--- What is required ---
Copy out exactly the lines from the start of the data to the line containing "Citation: 19-462-CN |". Include both.

--- Records for this task ---
== Segment start ==

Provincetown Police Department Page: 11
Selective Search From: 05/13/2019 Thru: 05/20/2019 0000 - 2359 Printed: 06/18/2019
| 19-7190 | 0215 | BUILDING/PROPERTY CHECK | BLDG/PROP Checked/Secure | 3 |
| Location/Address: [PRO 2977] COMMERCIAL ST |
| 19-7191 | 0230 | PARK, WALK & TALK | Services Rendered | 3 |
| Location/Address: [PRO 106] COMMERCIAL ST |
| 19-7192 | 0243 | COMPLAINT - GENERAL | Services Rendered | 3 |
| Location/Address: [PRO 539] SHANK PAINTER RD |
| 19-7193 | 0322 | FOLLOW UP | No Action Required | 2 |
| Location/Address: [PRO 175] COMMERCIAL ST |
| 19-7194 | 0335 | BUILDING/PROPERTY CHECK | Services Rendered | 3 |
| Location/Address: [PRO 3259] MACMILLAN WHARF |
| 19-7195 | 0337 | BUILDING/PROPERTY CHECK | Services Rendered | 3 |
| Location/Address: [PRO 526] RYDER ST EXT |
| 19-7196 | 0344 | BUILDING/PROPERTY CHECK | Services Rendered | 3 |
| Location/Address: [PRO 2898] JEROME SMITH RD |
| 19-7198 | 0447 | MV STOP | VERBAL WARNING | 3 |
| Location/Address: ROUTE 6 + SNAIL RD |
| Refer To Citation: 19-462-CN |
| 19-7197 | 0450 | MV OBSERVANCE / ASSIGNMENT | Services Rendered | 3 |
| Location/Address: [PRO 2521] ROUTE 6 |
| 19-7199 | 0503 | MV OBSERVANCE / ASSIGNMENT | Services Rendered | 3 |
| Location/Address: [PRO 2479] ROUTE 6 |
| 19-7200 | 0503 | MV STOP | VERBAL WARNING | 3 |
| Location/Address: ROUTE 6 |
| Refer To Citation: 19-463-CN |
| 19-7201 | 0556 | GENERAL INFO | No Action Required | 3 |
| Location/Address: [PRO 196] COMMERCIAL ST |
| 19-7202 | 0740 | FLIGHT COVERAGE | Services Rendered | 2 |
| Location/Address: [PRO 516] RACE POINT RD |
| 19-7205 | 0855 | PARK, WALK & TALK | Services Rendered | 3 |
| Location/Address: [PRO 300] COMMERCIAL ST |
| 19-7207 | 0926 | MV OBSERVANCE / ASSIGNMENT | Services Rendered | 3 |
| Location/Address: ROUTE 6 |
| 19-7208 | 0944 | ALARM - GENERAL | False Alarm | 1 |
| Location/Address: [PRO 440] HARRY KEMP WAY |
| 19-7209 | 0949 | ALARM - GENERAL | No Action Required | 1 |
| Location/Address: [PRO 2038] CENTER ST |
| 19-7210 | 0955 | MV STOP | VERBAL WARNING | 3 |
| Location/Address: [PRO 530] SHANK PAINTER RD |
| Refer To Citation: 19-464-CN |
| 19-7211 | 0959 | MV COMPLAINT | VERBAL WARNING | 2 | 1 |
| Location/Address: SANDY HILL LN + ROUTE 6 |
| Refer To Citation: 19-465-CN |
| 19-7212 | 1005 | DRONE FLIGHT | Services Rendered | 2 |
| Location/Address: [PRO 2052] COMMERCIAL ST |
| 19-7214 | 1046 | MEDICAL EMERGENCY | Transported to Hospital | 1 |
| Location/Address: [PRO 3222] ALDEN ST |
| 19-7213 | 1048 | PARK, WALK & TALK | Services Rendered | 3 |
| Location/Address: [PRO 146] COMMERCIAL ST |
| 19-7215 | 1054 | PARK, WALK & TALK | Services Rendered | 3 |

== Segment end ==

--- Written reply ---
Provincetown Police Department Page: 11
Selective Search From: 05/13/2019 Thru: 05/20/2019 0000 - 2359 Printed: 06/18/2019
| 19-7190 | 0215 | BUILDING/PROPERTY CHECK | BLDG/PROP Checked/Secure | 3 |
| Location/Address: [PRO 2977] COMMERCIAL ST |
| 19-7191 | 0230 | PARK, WALK & TALK | Services Rendered | 3 |
| Location/Address: [PRO 106] COMMERCIAL ST |
| 19-7192 | 0243 | COMPLAINT - GENERAL | Services Rendered | 3 |
| Location/Address: [PRO 539] SHANK PAINTER RD |
| 19-7193 | 0322 | FOLLOW UP | No Action Required | 2 |
| Location/Address: [PRO 175] COMMERCIAL ST |
| 19-7194 | 0335 | BUILDING/PROPERTY CHECK | Services Rendered | 3 |
| Location/Address: [PRO 3259] MACMILLAN WHARF |
| 19-7195 | 0337 | BUILDING/PROPERTY CHECK | Services Rendered | 3 |
| Location/Address: [PRO 526] RYDER ST EXT |
| 19-7196 | 0344 | BUILDING/PROPERTY CHECK | Services Rendered | 3 |
| Location/Address: [PRO 2898] JEROME SMITH RD |
| 19-7198 | 0447 | MV STOP | VERBAL WARNING | 3 |
| Location/Address: ROUTE 6 + SNAIL RD |
| Refer To Citation: 19-462-CN |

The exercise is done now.